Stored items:

"""

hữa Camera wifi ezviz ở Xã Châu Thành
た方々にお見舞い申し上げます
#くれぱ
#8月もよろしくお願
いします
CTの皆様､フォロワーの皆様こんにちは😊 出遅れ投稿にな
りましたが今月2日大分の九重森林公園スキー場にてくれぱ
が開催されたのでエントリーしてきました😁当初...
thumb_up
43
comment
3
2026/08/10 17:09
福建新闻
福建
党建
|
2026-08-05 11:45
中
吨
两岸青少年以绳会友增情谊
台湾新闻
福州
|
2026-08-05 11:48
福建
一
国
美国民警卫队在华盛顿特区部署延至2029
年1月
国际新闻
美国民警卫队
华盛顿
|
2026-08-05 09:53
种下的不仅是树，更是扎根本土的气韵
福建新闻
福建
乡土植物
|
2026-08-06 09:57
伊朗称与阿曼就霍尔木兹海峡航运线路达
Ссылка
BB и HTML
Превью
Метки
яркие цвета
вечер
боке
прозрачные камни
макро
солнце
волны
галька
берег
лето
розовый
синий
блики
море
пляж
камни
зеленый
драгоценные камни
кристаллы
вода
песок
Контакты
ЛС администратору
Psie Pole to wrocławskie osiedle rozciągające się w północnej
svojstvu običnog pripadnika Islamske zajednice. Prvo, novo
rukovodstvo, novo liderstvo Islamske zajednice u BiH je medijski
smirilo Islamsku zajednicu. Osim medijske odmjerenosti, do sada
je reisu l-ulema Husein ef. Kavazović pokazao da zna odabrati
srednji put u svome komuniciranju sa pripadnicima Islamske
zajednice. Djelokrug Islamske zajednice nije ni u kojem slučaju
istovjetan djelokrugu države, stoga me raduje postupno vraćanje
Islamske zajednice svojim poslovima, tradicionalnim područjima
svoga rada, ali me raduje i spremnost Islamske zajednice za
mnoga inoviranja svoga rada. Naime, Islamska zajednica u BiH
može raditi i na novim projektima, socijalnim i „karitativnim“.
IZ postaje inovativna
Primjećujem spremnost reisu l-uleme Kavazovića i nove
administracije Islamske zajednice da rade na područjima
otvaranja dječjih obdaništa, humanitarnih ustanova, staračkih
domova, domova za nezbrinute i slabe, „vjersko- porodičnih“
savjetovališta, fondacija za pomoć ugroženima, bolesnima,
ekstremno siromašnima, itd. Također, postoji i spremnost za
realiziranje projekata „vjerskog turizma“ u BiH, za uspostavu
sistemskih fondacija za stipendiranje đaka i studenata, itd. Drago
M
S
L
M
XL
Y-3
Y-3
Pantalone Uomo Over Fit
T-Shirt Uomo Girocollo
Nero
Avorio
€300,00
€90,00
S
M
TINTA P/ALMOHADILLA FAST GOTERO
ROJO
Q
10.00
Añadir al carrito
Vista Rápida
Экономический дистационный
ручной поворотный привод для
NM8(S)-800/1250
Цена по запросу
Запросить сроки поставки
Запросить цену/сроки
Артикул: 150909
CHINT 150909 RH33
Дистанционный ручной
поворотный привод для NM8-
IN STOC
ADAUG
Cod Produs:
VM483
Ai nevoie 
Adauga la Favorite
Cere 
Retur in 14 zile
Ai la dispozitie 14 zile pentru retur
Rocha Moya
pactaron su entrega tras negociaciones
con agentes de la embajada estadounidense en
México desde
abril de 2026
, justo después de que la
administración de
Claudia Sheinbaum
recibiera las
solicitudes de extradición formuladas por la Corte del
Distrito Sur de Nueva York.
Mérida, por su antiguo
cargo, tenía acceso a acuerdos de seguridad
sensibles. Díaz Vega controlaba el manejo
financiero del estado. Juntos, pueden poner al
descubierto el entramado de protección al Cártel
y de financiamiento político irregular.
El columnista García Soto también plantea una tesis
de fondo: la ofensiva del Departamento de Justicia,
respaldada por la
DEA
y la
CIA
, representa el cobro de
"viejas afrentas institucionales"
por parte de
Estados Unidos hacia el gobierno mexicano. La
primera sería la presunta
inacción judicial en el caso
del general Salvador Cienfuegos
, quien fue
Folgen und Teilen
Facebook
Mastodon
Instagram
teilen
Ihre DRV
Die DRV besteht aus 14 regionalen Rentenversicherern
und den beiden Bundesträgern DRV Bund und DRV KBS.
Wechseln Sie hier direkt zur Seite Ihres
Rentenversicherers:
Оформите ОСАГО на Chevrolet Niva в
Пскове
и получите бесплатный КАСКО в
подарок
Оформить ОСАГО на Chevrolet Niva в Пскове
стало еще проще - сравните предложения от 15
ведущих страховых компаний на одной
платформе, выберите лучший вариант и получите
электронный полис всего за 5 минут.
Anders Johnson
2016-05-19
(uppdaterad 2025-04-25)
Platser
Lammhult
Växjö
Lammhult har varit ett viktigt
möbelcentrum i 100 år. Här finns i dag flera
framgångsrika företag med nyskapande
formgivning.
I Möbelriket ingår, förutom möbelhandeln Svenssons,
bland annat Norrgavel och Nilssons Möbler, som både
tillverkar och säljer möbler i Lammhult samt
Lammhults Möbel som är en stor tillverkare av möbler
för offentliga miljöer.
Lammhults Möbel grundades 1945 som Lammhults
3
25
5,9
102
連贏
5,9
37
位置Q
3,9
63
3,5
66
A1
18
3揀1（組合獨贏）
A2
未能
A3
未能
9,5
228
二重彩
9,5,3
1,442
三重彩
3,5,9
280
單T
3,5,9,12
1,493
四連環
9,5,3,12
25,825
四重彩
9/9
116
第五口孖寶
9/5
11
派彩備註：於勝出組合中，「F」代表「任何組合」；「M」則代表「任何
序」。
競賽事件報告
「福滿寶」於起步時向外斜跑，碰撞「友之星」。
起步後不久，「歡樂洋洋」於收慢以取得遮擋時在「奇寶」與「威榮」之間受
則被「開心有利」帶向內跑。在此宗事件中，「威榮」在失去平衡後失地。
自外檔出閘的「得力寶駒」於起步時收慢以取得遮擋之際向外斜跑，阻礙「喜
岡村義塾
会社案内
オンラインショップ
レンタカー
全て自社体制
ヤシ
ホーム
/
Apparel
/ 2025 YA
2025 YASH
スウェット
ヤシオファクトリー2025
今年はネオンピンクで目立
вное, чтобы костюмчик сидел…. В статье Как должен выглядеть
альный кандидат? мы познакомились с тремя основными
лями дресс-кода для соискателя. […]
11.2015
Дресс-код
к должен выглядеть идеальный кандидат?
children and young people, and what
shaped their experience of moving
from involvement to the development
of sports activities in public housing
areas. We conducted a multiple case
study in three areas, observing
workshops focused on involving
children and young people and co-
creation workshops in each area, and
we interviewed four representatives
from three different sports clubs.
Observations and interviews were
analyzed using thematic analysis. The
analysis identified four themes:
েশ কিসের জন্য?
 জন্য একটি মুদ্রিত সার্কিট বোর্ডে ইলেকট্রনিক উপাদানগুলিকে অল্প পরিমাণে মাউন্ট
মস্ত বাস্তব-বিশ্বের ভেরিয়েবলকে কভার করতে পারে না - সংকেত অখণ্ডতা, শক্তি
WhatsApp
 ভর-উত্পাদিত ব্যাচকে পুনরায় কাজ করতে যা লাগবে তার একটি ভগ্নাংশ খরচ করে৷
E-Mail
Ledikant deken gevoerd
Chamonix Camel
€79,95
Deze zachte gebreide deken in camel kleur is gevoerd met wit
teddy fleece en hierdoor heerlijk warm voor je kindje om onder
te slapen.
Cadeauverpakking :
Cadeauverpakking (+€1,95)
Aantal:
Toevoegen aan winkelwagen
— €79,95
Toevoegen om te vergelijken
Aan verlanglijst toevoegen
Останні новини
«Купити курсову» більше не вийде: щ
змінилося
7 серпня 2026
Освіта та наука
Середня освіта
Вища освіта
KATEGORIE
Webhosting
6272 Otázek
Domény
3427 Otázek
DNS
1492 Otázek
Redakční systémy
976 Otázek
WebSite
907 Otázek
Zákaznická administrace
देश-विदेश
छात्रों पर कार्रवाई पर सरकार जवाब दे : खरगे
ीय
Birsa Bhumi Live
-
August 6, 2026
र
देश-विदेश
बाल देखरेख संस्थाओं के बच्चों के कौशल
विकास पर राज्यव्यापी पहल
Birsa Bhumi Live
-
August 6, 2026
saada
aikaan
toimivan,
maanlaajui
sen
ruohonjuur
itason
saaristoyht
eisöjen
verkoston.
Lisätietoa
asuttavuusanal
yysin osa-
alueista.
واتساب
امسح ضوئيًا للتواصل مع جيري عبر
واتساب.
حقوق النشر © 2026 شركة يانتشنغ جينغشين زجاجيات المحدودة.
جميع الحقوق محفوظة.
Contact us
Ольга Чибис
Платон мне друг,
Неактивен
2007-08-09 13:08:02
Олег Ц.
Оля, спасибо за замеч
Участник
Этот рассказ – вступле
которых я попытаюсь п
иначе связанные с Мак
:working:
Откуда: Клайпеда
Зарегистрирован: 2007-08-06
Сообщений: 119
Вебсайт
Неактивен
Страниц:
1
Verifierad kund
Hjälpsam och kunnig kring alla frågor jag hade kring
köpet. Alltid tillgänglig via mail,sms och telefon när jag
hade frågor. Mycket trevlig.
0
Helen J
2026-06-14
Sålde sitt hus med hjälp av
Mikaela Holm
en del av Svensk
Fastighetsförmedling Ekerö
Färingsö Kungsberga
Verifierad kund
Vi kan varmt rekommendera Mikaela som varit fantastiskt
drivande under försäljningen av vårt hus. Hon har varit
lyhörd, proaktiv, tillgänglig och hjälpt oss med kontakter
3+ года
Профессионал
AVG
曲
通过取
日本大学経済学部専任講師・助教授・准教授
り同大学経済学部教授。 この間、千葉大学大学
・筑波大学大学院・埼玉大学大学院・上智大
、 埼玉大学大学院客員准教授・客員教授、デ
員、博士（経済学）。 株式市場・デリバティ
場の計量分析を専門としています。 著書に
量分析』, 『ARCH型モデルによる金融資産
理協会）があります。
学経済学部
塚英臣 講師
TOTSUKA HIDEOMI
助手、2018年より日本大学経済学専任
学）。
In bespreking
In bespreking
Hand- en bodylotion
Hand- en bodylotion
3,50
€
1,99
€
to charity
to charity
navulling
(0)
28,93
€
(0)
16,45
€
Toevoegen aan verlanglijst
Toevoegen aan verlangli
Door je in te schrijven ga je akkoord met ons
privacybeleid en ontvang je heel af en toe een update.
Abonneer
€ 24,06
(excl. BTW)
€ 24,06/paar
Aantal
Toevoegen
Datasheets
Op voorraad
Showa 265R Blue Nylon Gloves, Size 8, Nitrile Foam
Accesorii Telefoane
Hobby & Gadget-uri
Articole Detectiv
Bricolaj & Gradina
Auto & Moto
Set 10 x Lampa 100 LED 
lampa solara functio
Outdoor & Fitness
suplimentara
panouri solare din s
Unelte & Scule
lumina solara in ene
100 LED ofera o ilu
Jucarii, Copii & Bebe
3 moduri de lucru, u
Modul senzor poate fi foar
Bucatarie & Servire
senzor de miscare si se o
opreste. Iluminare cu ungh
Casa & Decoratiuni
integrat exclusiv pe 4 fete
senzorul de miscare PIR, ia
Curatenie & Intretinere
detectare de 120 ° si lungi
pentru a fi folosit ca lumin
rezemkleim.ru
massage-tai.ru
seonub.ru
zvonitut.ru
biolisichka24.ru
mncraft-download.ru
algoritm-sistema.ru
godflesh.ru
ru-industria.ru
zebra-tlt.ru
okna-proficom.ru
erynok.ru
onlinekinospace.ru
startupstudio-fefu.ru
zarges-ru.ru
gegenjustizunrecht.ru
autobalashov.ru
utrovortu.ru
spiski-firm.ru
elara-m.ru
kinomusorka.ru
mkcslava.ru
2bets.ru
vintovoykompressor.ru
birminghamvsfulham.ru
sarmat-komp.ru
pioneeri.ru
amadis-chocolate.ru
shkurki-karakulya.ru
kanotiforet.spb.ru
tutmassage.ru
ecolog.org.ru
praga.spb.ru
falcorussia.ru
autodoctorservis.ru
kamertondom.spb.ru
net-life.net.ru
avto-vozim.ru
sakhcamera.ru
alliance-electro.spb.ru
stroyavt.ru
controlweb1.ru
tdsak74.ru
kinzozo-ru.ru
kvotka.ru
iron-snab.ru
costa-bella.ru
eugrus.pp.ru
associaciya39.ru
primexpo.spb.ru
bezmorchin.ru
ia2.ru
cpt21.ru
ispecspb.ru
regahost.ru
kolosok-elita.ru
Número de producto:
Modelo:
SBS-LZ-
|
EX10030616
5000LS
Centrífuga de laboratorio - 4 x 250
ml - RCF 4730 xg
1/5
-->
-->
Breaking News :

"""

Exercise: Filter the entries above and list each line that contains the word "areas".

Finished exercise:
areas. We conducted a multiple case
study in three areas, observing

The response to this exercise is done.